Üstümdeki deri pantolon askısı ve korse belimi sıktıkça sinirleniyordum, aramızdan birisi Çöl Batağına gitmiş ve ölmüştü. Orası insanlar için sakıncalı bölge olmalıydı, vampirler için değil ama bu değişime uğruyordu git gide. Bu elbette dikkatimizi çekmişti, dikkatimizi çekmesi ise beni mutlu etmiyordu. Devasa yıldızın temsil ettiği şeyler irade, sevgi, zeka, huzur, güç, dürüstlük ve büyüydü.
Elf yıldızı ya da peri yıldızı olarak bilinen bu yıldız aslında vampirlerden koruma sağlayan bir yıldızdı. Bu yıldız başarıyla tamamlandığında kozmik bedenleri ortaya çıkarıyordu. Yedi birçok kültür ve toplulukta önemli bir sayıydı. Yedinin uğuruna inanılırdı, yedi büyülü element olduğu düşünülürdü (ateş, hava, su, toprak, ışık, yaşam, büyü) kimine göre ise bu elementler değişiklik gösterirdi. Işık, yaşam ve büyünün yerine doğayı, cenneti ve özü koyarlardı.
Yedi köşeli yıldız, tüm kozmik bedenlerin faal olduğu zamanı temsil ederdi ve işe yararsa hakikaten de faal olurdu ve temsil mahiyetinden çıkardı. Bu yıldız bovis enerjiyi arttırdığı için vampirlerin karanlık enerjisiyle korumayı oluşturanın enerjisini birbirine çarpıştırırdı, vampirin enerjisi zaten olabildiğince açıkta olduğu için sembol sayesinde açığa çıkan enerjisinin gücü karşısında enerjinin gücü düşük olurdu.
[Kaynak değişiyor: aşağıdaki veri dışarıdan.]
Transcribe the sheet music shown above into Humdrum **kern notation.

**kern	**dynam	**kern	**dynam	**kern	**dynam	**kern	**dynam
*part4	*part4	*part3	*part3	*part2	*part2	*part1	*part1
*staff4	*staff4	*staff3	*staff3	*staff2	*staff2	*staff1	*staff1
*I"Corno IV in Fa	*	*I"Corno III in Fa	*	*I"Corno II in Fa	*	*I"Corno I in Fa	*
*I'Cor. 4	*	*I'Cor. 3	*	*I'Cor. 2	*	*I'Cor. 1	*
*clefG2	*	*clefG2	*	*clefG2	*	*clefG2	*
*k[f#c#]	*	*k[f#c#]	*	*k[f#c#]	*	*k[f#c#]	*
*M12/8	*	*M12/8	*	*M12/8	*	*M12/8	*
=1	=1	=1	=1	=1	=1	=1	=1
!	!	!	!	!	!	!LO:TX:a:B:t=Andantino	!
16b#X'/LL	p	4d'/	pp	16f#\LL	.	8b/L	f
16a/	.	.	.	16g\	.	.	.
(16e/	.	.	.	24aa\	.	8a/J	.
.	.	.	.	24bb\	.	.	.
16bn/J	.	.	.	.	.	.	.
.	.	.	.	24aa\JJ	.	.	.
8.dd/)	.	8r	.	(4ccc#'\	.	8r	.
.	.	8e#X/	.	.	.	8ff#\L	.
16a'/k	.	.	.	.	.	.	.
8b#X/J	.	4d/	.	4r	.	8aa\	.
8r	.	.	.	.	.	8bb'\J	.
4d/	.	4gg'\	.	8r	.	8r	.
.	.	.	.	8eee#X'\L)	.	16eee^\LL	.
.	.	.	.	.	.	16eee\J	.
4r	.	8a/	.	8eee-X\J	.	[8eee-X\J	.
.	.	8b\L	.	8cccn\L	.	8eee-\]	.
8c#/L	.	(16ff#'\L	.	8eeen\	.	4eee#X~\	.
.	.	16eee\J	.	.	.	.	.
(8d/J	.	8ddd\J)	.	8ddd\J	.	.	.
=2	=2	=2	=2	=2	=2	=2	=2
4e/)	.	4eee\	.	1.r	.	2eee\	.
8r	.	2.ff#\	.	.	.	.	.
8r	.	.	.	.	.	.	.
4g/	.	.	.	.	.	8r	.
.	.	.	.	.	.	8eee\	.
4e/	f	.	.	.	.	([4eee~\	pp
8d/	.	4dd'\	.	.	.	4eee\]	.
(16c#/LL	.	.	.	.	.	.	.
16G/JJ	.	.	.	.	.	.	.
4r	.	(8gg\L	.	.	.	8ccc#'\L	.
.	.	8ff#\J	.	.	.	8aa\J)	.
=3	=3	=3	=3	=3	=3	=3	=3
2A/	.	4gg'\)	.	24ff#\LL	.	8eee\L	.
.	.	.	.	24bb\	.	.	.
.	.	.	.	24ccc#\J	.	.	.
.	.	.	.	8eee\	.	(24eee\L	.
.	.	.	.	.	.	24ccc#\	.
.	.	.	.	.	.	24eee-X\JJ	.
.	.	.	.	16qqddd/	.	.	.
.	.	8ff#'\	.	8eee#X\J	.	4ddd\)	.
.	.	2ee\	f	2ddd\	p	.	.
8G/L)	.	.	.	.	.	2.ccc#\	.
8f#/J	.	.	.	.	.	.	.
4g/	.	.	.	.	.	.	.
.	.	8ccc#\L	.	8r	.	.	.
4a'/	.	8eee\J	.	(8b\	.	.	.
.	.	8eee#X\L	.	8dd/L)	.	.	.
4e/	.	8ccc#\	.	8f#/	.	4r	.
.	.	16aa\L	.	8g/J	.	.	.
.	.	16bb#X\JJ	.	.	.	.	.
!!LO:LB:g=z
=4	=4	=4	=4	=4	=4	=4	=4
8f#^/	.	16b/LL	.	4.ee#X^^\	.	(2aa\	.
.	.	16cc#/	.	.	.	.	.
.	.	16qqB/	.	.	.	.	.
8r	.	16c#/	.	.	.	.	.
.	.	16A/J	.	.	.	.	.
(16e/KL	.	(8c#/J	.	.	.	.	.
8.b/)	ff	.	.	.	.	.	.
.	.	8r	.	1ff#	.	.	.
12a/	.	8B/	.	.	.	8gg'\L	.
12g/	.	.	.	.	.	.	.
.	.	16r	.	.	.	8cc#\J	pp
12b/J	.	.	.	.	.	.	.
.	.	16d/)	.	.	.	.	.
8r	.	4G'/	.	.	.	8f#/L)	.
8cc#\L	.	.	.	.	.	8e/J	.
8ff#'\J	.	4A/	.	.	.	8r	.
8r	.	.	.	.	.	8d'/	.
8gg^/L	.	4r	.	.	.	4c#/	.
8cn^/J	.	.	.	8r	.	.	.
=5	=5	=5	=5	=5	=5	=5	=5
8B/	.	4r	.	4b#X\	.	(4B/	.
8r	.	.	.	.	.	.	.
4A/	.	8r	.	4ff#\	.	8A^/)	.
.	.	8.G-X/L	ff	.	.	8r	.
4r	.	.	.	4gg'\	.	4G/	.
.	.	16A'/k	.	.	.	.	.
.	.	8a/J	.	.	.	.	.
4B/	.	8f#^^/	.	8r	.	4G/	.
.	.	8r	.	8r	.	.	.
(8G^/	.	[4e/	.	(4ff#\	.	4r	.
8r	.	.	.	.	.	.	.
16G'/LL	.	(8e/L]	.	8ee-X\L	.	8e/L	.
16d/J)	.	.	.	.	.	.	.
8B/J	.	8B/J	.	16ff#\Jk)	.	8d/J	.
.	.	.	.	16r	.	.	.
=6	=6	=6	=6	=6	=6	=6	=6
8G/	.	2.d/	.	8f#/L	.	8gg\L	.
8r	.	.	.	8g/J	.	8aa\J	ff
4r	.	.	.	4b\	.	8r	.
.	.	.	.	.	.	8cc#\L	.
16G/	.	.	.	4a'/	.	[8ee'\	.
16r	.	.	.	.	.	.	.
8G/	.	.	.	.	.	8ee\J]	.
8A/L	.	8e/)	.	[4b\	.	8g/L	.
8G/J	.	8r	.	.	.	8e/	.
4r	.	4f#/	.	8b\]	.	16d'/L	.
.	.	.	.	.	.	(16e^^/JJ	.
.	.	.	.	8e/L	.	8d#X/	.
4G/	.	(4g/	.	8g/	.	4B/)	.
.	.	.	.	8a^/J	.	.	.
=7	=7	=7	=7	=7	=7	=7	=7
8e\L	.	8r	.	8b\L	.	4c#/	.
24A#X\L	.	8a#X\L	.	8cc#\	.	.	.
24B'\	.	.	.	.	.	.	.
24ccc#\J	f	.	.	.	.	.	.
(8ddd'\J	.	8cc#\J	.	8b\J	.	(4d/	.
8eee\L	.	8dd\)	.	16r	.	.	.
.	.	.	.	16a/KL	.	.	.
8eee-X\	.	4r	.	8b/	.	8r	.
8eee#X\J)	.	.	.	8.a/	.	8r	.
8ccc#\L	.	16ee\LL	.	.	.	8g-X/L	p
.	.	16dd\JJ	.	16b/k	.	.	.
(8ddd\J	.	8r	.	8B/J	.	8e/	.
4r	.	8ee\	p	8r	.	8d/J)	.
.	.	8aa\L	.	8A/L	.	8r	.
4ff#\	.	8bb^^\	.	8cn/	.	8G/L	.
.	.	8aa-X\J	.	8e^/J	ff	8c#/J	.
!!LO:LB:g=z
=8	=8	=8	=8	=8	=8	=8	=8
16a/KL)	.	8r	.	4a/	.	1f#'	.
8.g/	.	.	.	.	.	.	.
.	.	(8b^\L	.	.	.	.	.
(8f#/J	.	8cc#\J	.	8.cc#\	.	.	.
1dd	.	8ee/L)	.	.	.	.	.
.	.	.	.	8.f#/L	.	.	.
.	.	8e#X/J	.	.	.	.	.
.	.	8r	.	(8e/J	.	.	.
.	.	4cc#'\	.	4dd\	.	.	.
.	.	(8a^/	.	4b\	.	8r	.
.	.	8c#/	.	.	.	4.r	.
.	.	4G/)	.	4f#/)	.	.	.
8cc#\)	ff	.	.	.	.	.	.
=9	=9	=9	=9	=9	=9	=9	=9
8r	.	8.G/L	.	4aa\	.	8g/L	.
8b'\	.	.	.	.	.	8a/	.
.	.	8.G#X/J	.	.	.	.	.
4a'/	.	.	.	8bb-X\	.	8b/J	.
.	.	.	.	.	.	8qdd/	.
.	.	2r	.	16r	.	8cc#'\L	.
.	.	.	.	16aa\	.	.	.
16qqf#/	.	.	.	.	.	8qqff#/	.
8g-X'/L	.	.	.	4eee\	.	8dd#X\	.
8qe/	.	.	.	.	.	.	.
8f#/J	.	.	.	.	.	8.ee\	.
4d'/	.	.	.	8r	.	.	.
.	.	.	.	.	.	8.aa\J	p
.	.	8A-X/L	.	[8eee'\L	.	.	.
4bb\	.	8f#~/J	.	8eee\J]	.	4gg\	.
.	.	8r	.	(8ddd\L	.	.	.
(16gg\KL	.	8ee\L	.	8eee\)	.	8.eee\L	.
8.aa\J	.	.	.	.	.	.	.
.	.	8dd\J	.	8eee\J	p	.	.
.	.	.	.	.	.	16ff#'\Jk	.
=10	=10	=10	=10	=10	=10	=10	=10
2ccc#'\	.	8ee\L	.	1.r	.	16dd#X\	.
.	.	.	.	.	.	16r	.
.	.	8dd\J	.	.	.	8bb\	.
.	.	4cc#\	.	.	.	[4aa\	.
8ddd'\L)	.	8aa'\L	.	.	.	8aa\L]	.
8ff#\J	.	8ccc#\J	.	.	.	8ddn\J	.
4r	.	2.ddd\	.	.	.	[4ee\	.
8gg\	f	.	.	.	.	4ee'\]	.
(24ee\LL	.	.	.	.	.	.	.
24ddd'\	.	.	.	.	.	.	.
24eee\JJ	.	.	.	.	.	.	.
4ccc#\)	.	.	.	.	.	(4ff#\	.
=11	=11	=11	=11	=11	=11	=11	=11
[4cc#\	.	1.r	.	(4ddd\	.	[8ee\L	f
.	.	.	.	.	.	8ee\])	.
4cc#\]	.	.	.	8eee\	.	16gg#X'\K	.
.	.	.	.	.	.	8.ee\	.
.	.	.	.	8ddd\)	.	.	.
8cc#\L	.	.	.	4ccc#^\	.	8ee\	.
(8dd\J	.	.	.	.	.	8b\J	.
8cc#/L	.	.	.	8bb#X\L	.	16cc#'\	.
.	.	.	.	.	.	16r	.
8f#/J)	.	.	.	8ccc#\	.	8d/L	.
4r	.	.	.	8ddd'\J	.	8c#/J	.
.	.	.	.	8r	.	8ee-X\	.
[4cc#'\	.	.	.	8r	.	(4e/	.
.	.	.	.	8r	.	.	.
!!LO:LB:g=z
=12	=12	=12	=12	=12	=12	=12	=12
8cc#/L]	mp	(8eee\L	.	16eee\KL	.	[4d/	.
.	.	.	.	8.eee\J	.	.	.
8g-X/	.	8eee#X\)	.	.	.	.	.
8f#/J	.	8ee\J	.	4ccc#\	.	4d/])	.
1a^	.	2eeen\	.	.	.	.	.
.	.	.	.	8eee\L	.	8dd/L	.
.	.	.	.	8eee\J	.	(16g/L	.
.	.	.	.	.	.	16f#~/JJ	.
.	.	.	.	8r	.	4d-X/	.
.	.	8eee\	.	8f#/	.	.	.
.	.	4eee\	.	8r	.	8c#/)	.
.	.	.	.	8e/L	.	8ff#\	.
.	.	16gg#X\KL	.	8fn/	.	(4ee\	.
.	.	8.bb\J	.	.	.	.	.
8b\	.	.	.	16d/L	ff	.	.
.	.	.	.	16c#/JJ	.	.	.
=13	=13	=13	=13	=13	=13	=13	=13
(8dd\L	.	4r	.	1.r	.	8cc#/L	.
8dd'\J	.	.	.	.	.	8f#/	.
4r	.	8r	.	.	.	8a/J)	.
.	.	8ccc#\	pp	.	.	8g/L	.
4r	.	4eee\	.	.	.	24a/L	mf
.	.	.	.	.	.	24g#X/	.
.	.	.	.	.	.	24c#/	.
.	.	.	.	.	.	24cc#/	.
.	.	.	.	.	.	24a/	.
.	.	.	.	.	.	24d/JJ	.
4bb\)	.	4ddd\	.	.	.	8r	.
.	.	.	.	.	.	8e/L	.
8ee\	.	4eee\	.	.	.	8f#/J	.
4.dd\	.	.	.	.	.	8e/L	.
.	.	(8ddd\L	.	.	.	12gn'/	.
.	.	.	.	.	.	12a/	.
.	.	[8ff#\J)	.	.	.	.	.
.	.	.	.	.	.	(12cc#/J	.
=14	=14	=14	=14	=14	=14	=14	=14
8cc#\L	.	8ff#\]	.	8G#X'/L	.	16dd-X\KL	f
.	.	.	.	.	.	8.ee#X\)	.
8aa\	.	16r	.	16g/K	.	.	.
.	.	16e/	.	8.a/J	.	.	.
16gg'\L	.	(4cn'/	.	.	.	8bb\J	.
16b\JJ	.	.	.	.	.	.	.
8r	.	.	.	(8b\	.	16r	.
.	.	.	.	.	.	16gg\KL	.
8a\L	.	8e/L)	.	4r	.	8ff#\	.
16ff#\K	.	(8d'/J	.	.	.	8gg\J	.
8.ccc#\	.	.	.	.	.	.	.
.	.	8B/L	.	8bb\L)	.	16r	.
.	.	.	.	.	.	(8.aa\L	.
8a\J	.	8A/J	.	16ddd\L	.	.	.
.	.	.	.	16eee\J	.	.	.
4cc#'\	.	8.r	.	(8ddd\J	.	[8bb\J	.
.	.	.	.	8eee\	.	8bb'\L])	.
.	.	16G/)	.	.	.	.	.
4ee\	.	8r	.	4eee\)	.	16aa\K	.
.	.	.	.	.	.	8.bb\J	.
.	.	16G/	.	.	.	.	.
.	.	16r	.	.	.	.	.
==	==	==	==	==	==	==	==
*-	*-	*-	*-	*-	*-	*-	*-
Haliyle vampirin enerjisi, sembolün ve sembolü oluşturanın enerjisini yıkıp geçemediğinden de bu sembol sahibine koruma sağlardı. Gökkuşağında yedi renk vardı, güneş sisteminde yedi gezegen yer alıyordu, yedi nota vardı ve yedi gün vardı, simyada yedi metal, cennetin ise temsili yedi katı vardı.* Modern dünyanın büyücü taklitçileri dahi bu sembolden faydalanırdı. Okültistlerin ve vikaların ortaya çıkmasıyla sembol daha da rağbet görmüştü fakat septagramı basitçe çizmek yeterli değildi haliyle rağbet görmesine rağmen septagramın gücünü açığa çıkartabilen kişiler modern dünyada fazlasıyla nadir olmuştu.
Şimdi ise şehirdeki büyücülerin yakalanması isteniyordu bir bir, vampirler büyücülerden korkarlardı. Ben korkuyor muydum? Hayır, belki de bu yüzden beni bu göreve göndermişlerdi. Fakat ben açtım, uzun süredir kana açtım çünkü diğer vampirlerin aksine o sikik vampir topluluğumuzun tüm kurallarının dışında hareket ediyordum. Benim gibi bir vampiri kontrol altında tutabileceklerini sanıyorlarsa yanılıyorlardı, kendilerini bu şehrin sahibi olarak görüyor ve aralarına sonradan katılanları hor kullanıyorlardı.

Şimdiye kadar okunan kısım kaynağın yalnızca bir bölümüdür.